Это было навсегда, пока не кончилось. Последнее советское поколение - читать онлайн бесплатно ознакомительный отрывок
Интервал:
Закладка:
Огромное количество однотипных пресуппозиций в авторитетном языке позднесоветского периода не означало, что советский читатель обязательно оказывался одурманен или терял возможность сомневаться в описании реальности, которое делалось в авторитетных текстах [78]. Идеологический эффект этих пресуппозиций заключался не в прямом навязывании аудитории некой конкретной интерпретации, а в более косвенном влиянии на аудиторию. С одной стороны, как мы видели, пресуппозиция способствовала деперсонализации языка, в результате которой субъективный голос каждого конкретного автора оказывался скрыт. Тот, кто писал или говорил на этом языке, превращался из производителя новых высказываний в ретранслятора существующих высказываний, что уменьшало личную ответственность автора за сказанное.
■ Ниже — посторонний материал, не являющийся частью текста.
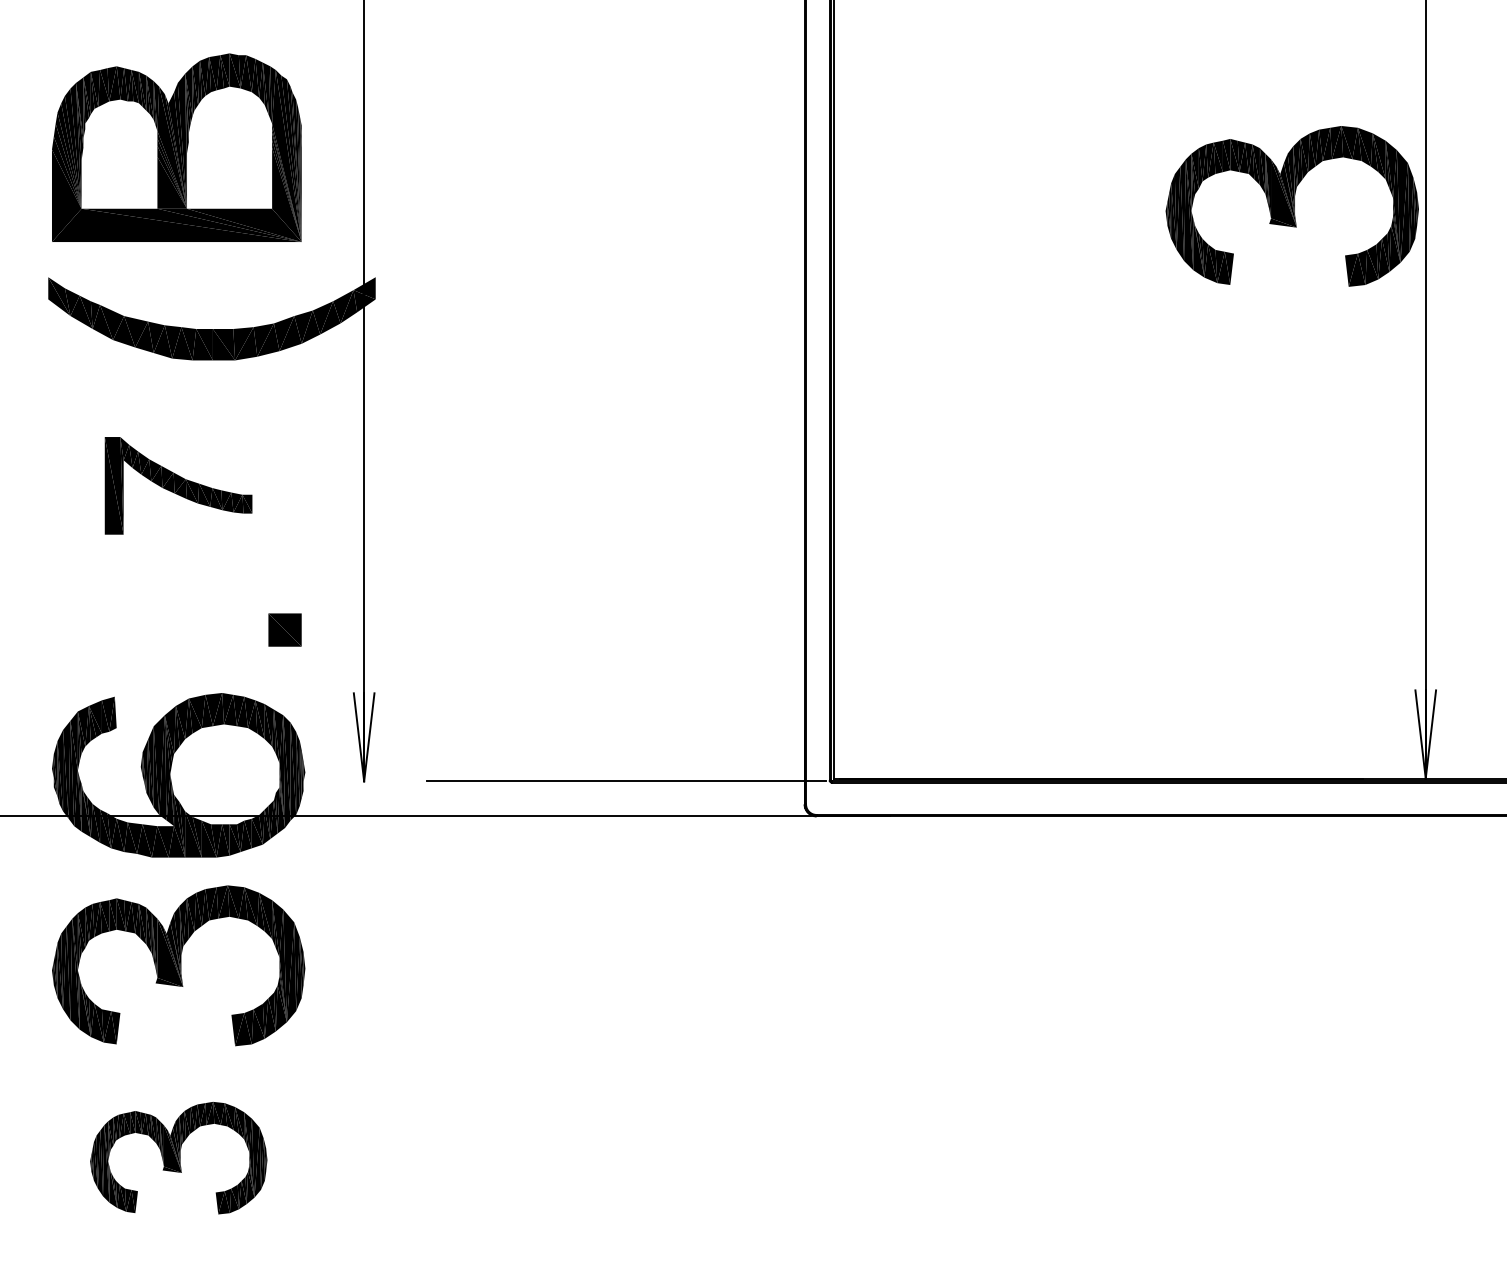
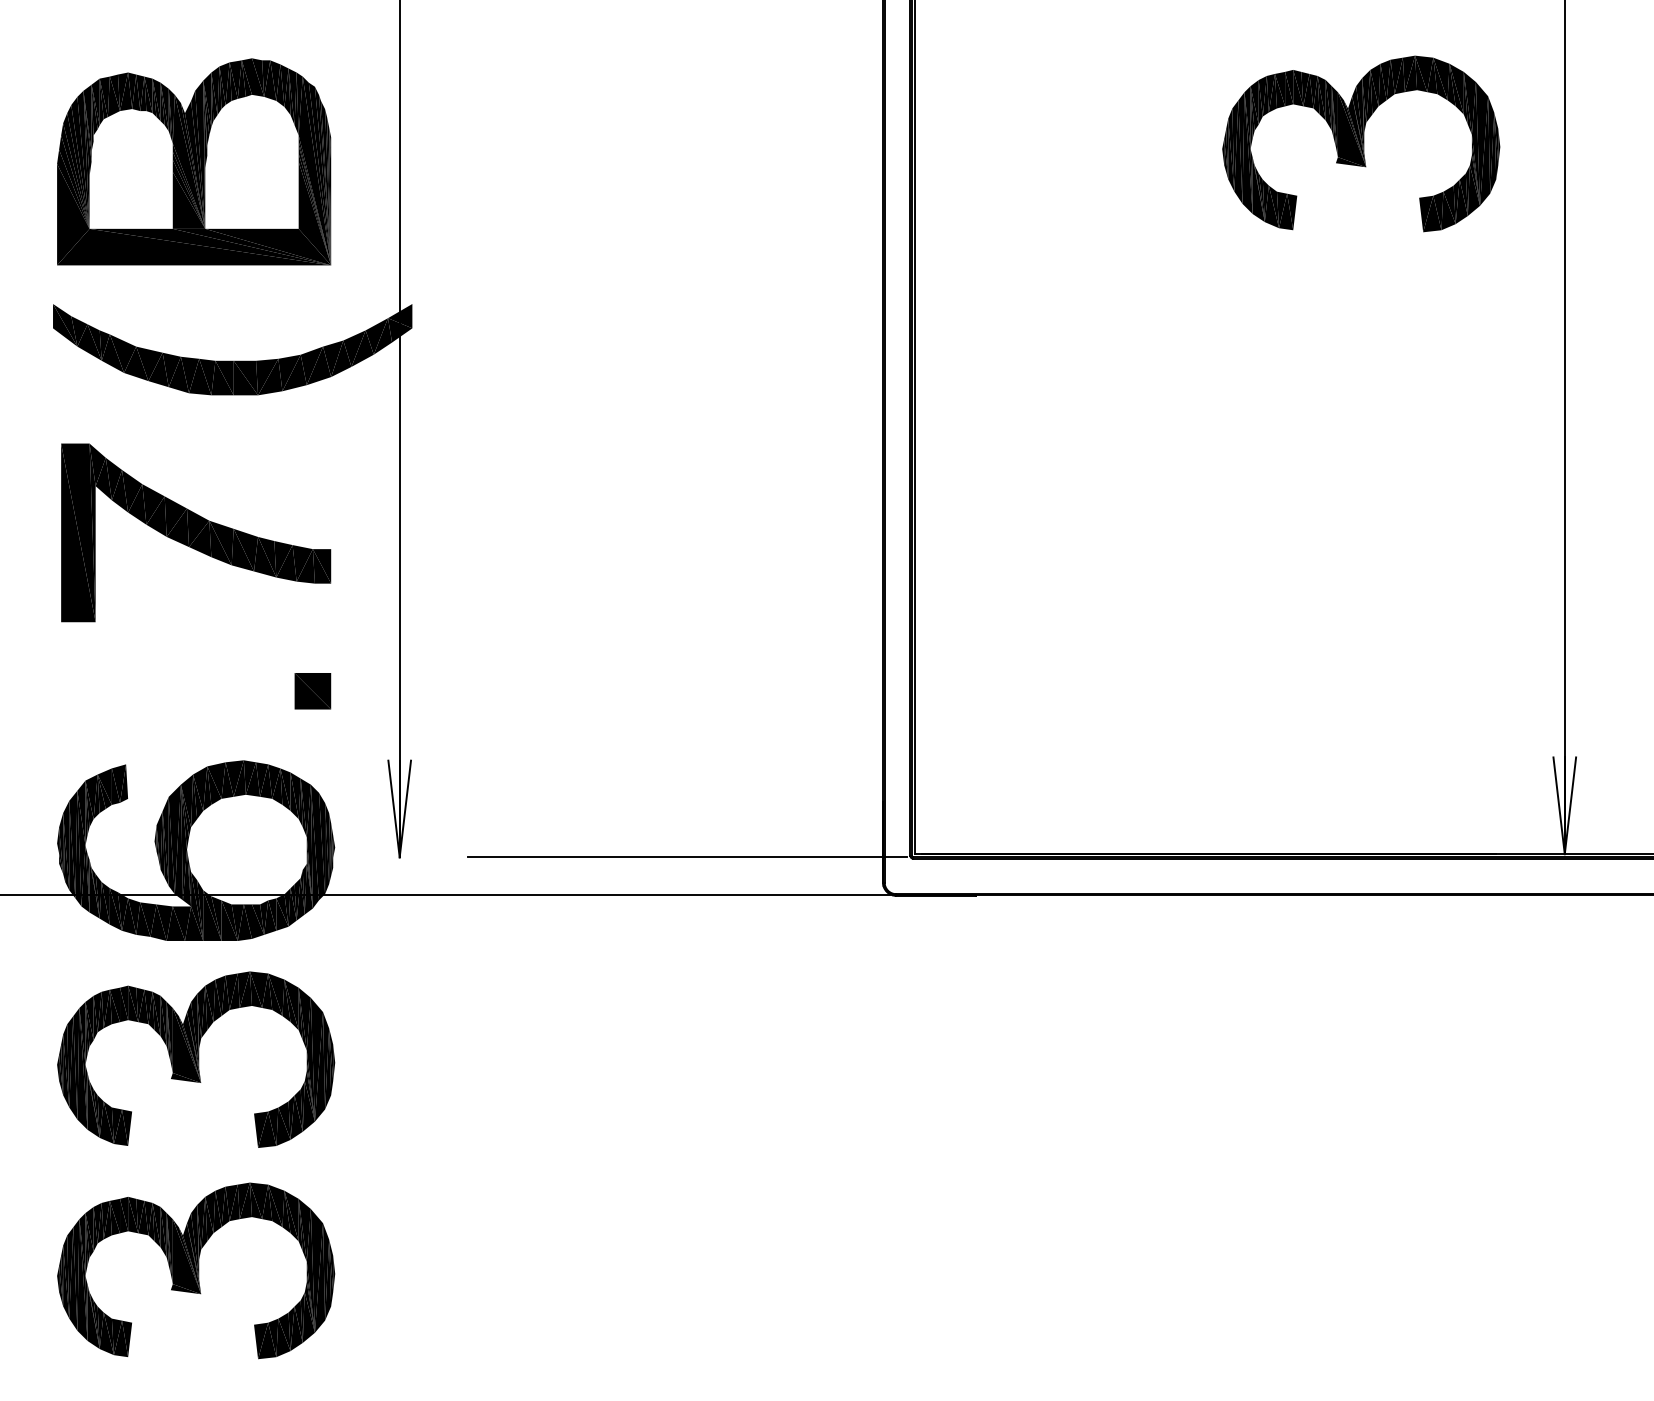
part: (1291, 206) -> (1360, 144), moved
part: (178, 485) -> (195, 532), size x1.67
part: (178, 1157) -> (195, 1270), size x1.43

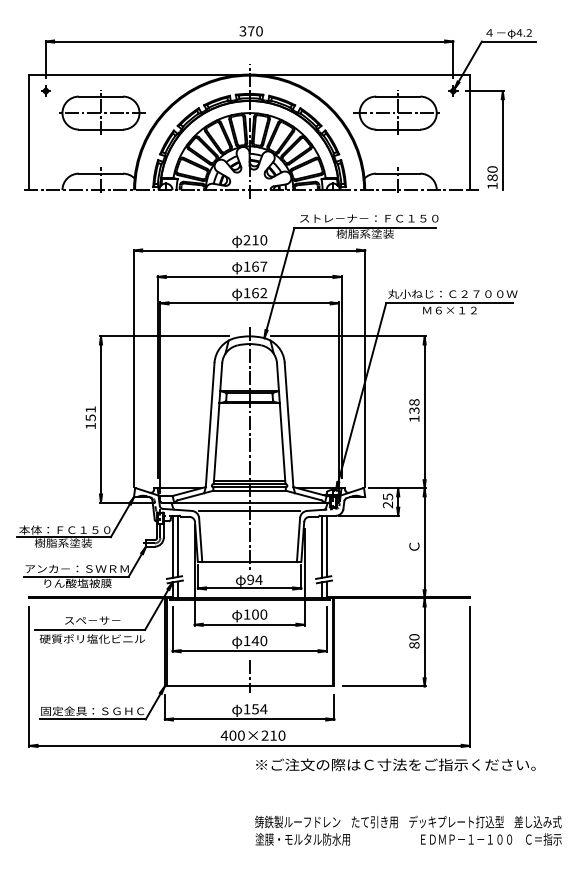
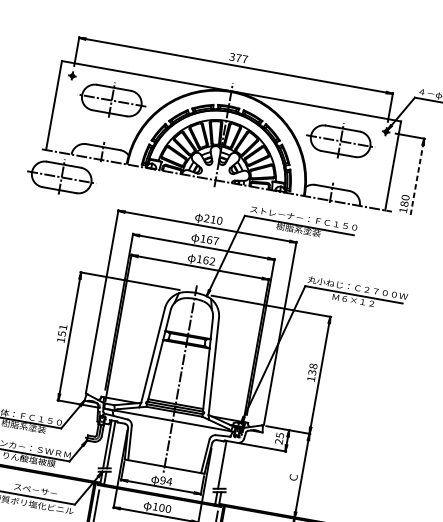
text: (259, 31) -> (245, 59), 370 -> 377
line: (502, 140) -> (417, 176), solid -> dashed
part: (53, 220) -> (60, 176), added
line: (249, 510) -> (171, 426), removed
line: (326, 546) -> (225, 465), removed

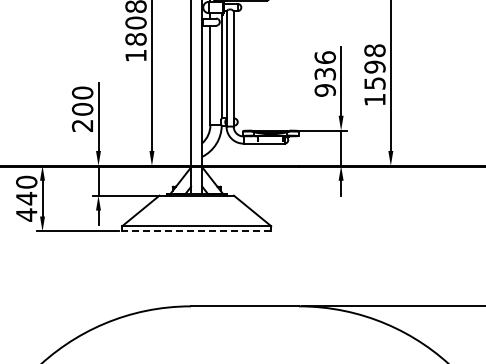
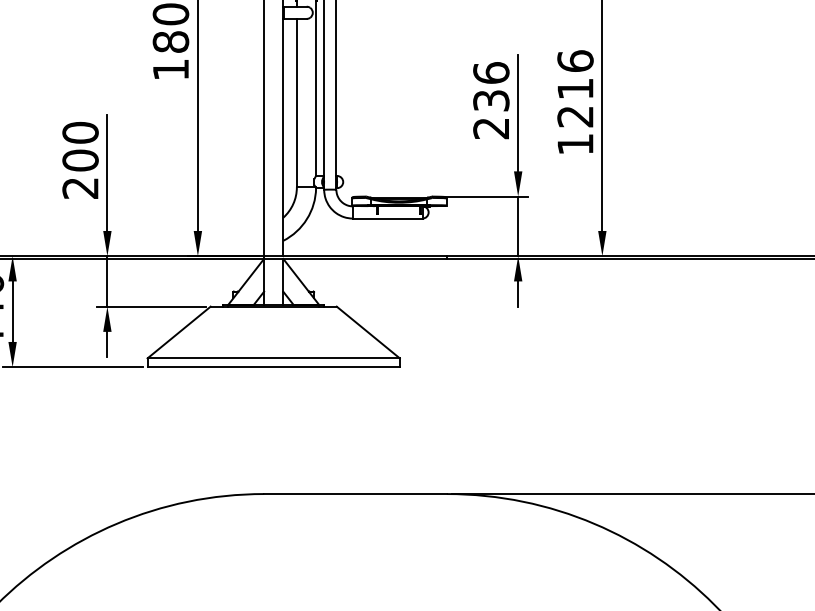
text: (374, 66) -> (574, 87), 1598 -> 1216
text: (324, 90) -> (490, 128), 936 -> 236
line: (196, 231) -> (273, 367), dashed -> solid

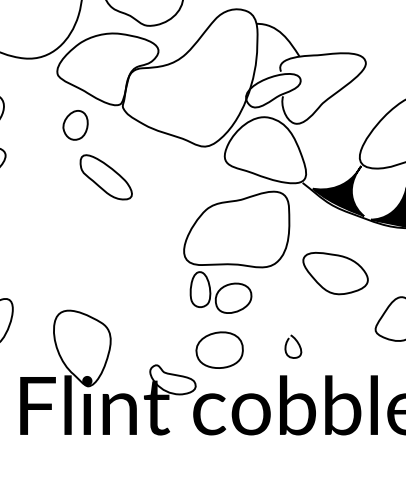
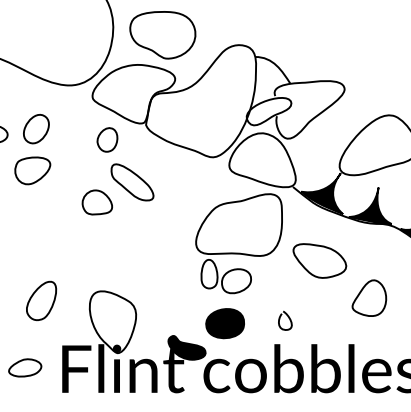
part: (62, 201) -> (96, 202), added
fill: (220, 350) -> (225, 323), added
fill: (172, 379) -> (186, 347), added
С другой стороны, постоянное повторение форм этого описания реальности создавало у говорящих и у аудитории впечатление неизменности и неизбежности именно такого способа описания реальности, независимо от того, верили они ему или нет.
Таким образом, языковые формы, которые, возможно, сформировались в советском идеологическом языке как способы создания пресуппозиций, начали выполнять несколько иную задачу. Как мы видели, в ранние периоды советской истории идеологический язык использовался в первую очередь для контроля над констатирующей составляющей смысла (буквальным смыслом), заключенной непосредственно «внутри» самих высказываний (именно поэтому Сталин с такой тщательностью редактировал книги по истории, научные статьи, художественные тексты и так далее). Однако позже, в период позднего социализма, когда авторитетный дискурс пережил перформативный сдвиг, эта изначальная цель была потеряна. Теперь констатирующий смысл высказываний на авторитетном языке стал относительно неважен и у них появилась новая функция, заключавшаяся не в представлении спорных фактов в виде неоспоримой истины, а в создании ощущения того, что именно такое описание реальности, и никакое иное, является единственно возможным и неизменным, хотя и не обязательно верным.
Этот вывод важен не только для анализа советского политического языка, но и в более широком смысле для анализа любого дискурса. Проблема в том, что анализ таких дискурсивных инструментов, как пресуппозиция, часто сводится к анализу лишь констатирующей составляющей дискурса, а перформативная составляющая при этом игнорируется. Однако в результате определенных изменений (например, «перформативного сдвига», как в случае советского политического языка) смысл пресуппозиций может меняться непредсказуемым образом, оказываясь открытым для новых, незапланированных интерпретаций. Очевидно, что не учитывать перформативную составляющую смысла нельзя.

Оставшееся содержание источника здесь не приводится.